===== Records for the task =====

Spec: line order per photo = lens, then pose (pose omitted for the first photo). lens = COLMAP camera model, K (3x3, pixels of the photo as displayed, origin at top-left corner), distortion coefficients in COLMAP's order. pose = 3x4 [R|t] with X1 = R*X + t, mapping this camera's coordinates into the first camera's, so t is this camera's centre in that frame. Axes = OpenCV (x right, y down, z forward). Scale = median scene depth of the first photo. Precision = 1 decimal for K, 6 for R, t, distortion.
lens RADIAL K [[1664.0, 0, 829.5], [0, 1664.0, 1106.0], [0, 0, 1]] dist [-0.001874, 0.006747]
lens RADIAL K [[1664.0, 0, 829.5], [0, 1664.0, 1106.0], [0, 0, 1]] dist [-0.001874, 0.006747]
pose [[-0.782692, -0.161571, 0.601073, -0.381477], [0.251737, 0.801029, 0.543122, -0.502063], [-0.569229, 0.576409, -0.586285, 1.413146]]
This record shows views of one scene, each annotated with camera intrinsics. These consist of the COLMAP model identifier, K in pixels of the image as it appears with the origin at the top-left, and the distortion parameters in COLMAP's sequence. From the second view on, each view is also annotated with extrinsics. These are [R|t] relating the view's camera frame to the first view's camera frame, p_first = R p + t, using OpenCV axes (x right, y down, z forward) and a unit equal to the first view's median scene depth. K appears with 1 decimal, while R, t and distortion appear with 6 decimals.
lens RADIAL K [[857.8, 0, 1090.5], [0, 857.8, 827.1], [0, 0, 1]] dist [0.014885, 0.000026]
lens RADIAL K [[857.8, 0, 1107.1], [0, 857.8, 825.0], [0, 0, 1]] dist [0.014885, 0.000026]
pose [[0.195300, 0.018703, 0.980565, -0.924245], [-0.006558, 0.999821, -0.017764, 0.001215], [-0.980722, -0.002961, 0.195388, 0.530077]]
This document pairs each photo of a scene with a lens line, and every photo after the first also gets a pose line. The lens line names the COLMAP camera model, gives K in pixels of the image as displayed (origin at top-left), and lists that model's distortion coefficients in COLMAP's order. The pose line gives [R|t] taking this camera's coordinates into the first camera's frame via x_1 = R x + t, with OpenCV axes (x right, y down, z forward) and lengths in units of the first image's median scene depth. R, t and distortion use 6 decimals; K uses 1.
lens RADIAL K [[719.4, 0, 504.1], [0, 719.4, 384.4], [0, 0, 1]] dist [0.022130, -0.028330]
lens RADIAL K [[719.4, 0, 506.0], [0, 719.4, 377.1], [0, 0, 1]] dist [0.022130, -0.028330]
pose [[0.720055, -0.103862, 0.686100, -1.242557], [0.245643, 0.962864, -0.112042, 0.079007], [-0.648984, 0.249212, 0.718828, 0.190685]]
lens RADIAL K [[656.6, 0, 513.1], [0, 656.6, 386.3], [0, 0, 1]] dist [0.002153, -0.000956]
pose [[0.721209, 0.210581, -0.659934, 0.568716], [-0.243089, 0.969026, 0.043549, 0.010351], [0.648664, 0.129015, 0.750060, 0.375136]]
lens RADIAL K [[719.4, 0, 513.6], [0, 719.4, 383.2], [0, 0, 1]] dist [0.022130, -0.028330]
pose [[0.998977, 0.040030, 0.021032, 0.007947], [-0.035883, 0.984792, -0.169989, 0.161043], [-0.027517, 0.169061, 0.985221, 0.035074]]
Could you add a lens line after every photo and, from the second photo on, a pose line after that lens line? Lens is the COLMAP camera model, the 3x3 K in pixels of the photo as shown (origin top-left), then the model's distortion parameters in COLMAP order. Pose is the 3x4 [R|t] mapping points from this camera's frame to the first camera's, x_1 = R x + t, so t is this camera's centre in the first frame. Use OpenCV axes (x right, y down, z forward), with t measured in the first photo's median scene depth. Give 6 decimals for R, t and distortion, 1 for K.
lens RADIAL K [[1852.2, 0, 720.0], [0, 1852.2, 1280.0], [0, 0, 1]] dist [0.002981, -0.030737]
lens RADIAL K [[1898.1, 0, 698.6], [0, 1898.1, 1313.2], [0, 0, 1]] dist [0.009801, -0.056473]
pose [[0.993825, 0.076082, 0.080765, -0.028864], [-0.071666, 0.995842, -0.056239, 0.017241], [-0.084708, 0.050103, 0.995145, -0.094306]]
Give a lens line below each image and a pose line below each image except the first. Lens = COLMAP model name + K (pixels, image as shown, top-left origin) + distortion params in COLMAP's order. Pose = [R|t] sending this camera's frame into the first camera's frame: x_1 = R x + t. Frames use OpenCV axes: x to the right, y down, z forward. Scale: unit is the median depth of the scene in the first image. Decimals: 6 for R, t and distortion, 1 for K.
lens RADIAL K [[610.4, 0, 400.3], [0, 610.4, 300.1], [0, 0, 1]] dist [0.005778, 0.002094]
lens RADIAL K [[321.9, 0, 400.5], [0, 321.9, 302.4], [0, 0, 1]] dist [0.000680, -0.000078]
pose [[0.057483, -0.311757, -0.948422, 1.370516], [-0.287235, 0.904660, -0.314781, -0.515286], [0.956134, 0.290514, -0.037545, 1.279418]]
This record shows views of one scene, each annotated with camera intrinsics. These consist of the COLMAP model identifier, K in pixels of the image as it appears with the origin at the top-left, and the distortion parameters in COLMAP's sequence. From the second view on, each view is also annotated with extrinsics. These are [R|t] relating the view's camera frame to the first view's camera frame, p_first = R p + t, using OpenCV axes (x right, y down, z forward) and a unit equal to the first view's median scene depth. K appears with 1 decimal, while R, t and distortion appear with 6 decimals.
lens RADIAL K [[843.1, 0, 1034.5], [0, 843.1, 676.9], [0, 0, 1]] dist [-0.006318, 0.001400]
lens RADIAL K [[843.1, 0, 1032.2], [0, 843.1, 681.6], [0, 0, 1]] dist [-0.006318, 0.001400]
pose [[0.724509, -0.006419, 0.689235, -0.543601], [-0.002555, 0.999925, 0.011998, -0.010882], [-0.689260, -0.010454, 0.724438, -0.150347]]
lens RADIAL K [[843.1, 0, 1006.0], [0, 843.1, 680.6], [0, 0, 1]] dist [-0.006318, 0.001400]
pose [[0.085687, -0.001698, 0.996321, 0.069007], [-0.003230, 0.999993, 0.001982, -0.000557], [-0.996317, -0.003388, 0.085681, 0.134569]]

=====

Work item
Quote verbatim the portion of the records that begins with the line containing "Could you add" and ends with the line containing "0.050103, 0.995145, -0.094306]]", including both of those lines.

Answer to the exercise
Could you add a lens line after every photo and, from the second photo on, a pose line after that lens line? Lens is the COLMAP camera model, the 3x3 K in pixels of the photo as shown (origin top-left), then the model's distortion parameters in COLMAP order. Pose is the 3x4 [R|t] mapping points from this camera's frame to the first camera's, x_1 = R x + t, so t is this camera's centre in the first frame. Use OpenCV axes (x right, y down, z forward), with t measured in the first photo's median scene depth. Give 6 decimals for R, t and distortion, 1 for K.
lens RADIAL K [[1852.2, 0, 720.0], [0, 1852.2, 1280.0], [0, 0, 1]] dist [0.002981, -0.030737]
lens RADIAL K [[1898.1, 0, 698.6], [0, 1898.1, 1313.2], [0, 0, 1]] dist [0.009801, -0.056473]
pose [[0.993825, 0.076082, 0.080765, -0.028864], [-0.071666, 0.995842, -0.056239, 0.017241], [-0.084708, 0.050103, 0.995145, -0.094306]]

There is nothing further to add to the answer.